[TEXT EXCERPT Boundary: Start]

Mr. Browning showed up in Herstal unannounced. It was a cold, rainy February day, and Browning hoped that the weather was not a harbinger of the days ahead. Fortunately, his concerns proved unfounded. The FN executives welcomed Mr. Browning with open arms. After all, John Browning was largely responsible for the factory’s production lines being prosperous. In fact, Mr. Browning was completely unaware the degree to which his little .32 ACP pistol, the Model 1899, had transformed FN’s fortunes.
Having excellent engineering backgrounds, FN executives immediately saw the genius in the Auto-5’s design that Winchester had apparently missed. Within a month, John Browning had a royalty contract, and FN owned the worldwide manufacturing and distribution rights to the Auto-5. FN also had their first customer for the Auto-5: John Browning ordered 10,000 Auto-5 shotguns for the American market, and even left a deposit for their manufacture.
John Browning spent three months in Herstal during that spring of 1902 supervising the initial pilot production of Auto-5 guns. He immersed himself in the culture and language of the Belgian people; by the time he left Herstal, he knew the French names for all of the shotgun and pistol parts. He became well-known and well-loved in Herstal. His quiet, unassuming nature could be mistaken for shyness, but his ability to connect with people was uncanny. As was his respect for the workers and artisans at the factory. A combination of translators and pantomime made up for the language barrier, and John was able to effectively convey the Browning ethos to the FN gunsmiths.
In both the factory and the community, he was soon known as “Le Maître,” French for “The Master.” To this day, in much of the Francophone world the term “Browning” is synonymous with “pistol,” like “Xerox” is here synonymous with “photocopy”.
So great was FN’s admiration for John Moses Browning, that in 1904, it released a portion of its worldwide exclusive rights to the Auto-5 shotgun. Freed from his contract restriction, Browning sold the U.S. manufacturing and distribution rights to Remington, which began production of the Model 11 in 1905. The Model 11, a slightly modified version of the Auto-5, would become a major seller for Big Green, with roughly 840,000 united sold, including a military contract during WWII.
For FN, the loss of the U.S. market for the Auto-5 was far eclipsed by their genuine desire to please Mr. Browning. The Belgians’ loyalty would be rewarded in 1907, when Browning granted FN the exclusive right to use his name as a trademark. The practical effect of this contract was far-reaching: no other company would be allowed to associate their guns with the famed Browning name. Moreover, Browning continued to furnish FN some of the most successful and iconic small arms designs the world has ever seen, including:
- FN Browning Model 1903 Military Semi Auto, 9mm Browning Long (9 x 20mm)

[TEXT EXCERPT Boundary: End]
[INFORMATION SHOWN Boundary: Start]

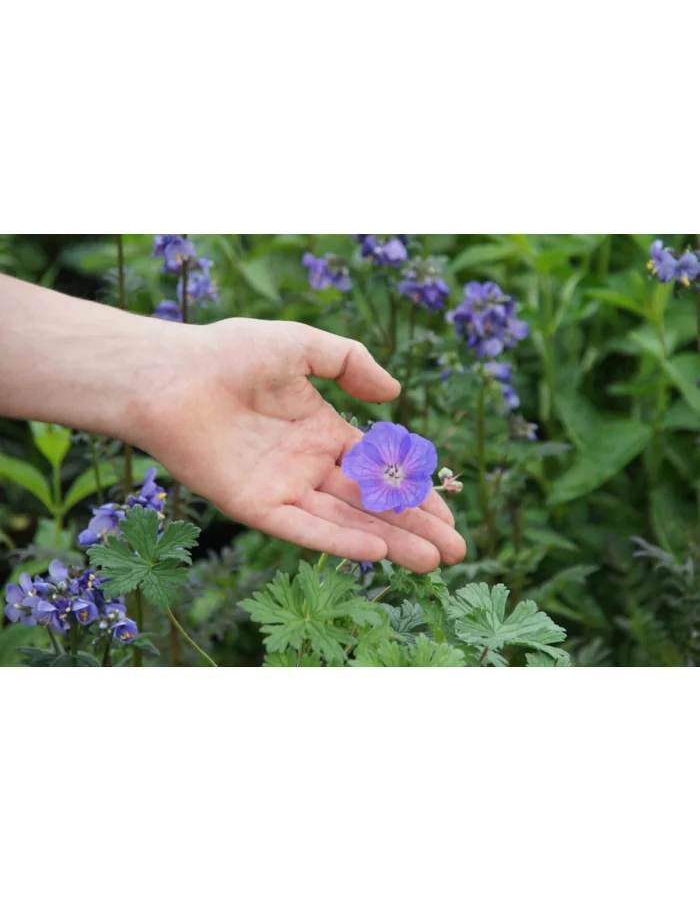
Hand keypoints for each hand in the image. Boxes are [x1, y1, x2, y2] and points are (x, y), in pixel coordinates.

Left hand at [135, 318, 466, 572]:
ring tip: (433, 561)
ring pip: (346, 522)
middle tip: (456, 550)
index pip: (378, 468)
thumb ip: (350, 363)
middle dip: (414, 525)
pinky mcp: (255, 507)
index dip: (414, 489)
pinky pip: (304, 529)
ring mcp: (282, 488)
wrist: (168, 374)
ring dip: (390, 541)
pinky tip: (378, 552)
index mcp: (320, 431)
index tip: (449, 510)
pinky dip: (340, 542)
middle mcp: (306, 465)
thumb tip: (394, 393)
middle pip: (371, 503)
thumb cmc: (228, 352)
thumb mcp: (301, 344)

[INFORMATION SHOWN Boundary: End]

■ WORK REQUIRED: After the entries, return the passage of the text about John Browning's visit to Herstal, starting with "John Browning spent" and going on through "the FN gunsmiths.", copied word for word.

■ SOLUTION:
John Browning spent three months in Herstal during that spring of 1902 supervising the initial pilot production of Auto-5 guns. He immersed himself in the culture and language of the Belgian people; by the time he left Herstal, he knew the French names for all of the shotgun and pistol parts. He became well-known and well-loved in Herstal. His quiet, unassuming nature could be mistaken for shyness, but his ability to connect with people was uncanny. As was his respect for the workers and artisans at the factory. A combination of translators and pantomime made up for the language barrier, and John was able to effectively convey the Browning ethos to the FN gunsmiths.